Human bone & a hole (Charles LeDray at the Whitney)

I had the pleasure of making it to the Whitney Museum on Friday, the final weekend of the Charles LeDray exhibit “WORKWORKWORKWORKWORK”.  It was pretty incredible how deeply I could be involved in these pieces, mini-installations on small, detailed clothes and thousands of miniature vases…  As the prologue to the exhibit read: “Simply said, everything is the scale it needs to be.”

Although its hard to relate the entire experience of seeing the exhibit, there were a couple of pieces in particular that were moving to me.  First, “Hole”.  A miniature shirt, tie, suit jacket, hanging on a wooden hanger.  But with a hole cut through the chest of the whole ensemble.  There was something so eerily absent from the chest of this small figure, but also so focusing: what was it that you could see when you peered into the heart (or, the space where that heart would be) in this small space?

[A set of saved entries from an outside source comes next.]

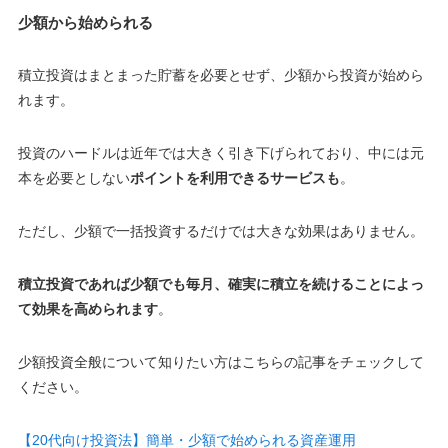
少額から始められる
積立投資はまとまった貯蓄を必要とせず、少額から投資が始めら
れます。
投資のハードルは近年では大きく引き下げられており、中には元
本を必要としない
ポイントを利用できるサービスも
。
ただし、少額で一括投資するだけでは大きな効果はありません
。
積立投資であれば少額でも毎月、確実に積立を続けることによっ
て効果を高められます
。
少額投資全般について知りたい方はこちらの記事をチェックして
ください。
【20代向け投資法】簡単・少額で始められる資産運用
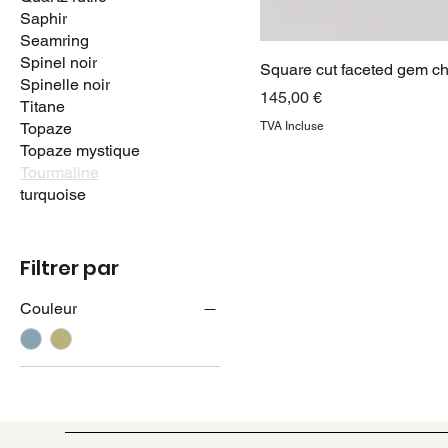
Saphir
Seamring
Spinel noir
Square cut faceted gem c
Spinelle noir
Prix
145,00 €
Titane
Topaze
TVA Incluse
Topaze mystique
Tourmaline
turquoise
Filtrer par
Couleur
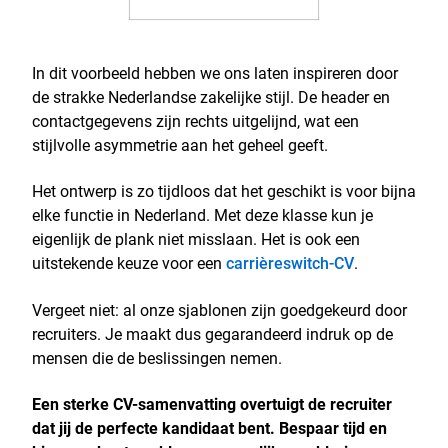
In dit voorbeeld hebben we ons laten inspireren door
de strakke Nederlandse zakelijke stijl. De header en
contactgegevens zijn rechts uitgelijnd, wat een
stijlvolle asymmetrie aan het geheel geeft.
Het ontwerp is zo tijdloos dat het geschikt is voor bijna
elke functie in Nederland. Met deze klasse kun je
eigenlijk de plank niet misslaan. Het is ook een
uitstekende keuze voor een
carrièreswitch-CV
.
Vergeet niet: al onze sjablonen zijn goedgekeurd door
recruiters. Je maakt dus gegarandeerd indruk op de
mensen die de beslissingen nemen.
Een sterke CV-samenvatting overtuigt de recruiter
dat jij de perfecte kandidaat bent. Bespaar tijd en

(For a sense of the scale, an image of the piece at right and the image of a person viewing another piece in the exhibit– “Men’s Suits”– that includes jackets of the same size/scale.)

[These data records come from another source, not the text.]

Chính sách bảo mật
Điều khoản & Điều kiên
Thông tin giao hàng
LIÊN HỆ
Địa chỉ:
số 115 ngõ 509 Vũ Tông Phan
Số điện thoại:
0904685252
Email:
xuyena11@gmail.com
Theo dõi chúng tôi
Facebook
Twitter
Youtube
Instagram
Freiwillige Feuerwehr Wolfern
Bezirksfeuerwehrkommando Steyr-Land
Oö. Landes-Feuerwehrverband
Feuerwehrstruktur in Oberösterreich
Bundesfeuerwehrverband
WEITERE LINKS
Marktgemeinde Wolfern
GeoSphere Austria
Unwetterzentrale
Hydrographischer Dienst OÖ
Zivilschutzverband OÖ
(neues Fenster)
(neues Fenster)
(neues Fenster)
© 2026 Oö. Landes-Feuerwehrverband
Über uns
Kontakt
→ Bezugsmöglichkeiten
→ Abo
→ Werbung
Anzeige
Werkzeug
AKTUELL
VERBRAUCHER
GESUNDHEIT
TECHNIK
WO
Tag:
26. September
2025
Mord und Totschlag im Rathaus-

The other piece that I could not seem to walk away from was “Dispatch (#1), 1992”.  At first glance the stack of doll house scale chairs, dressers, tables, outhouse door, etc. are almost whimsical.  But it seemed that there was something more.  As I examined more the small tower more closely I saw that each piece in the mountain was quite elegant and that they were so delicately balanced — they had a collective fragile quality to them.  Then I read the placard and the materials list gave me a new perspective: “Human bone and paper”.   Something was altogether new in the piece.  I then stood near the piece for quite some time.  At first I was marveling at the beauty and the meaning, then I was sticking around just to see other patron reactions to the placard.   They did as I did.  As soon as they read the placard they were compelled to look again, with a new perspective.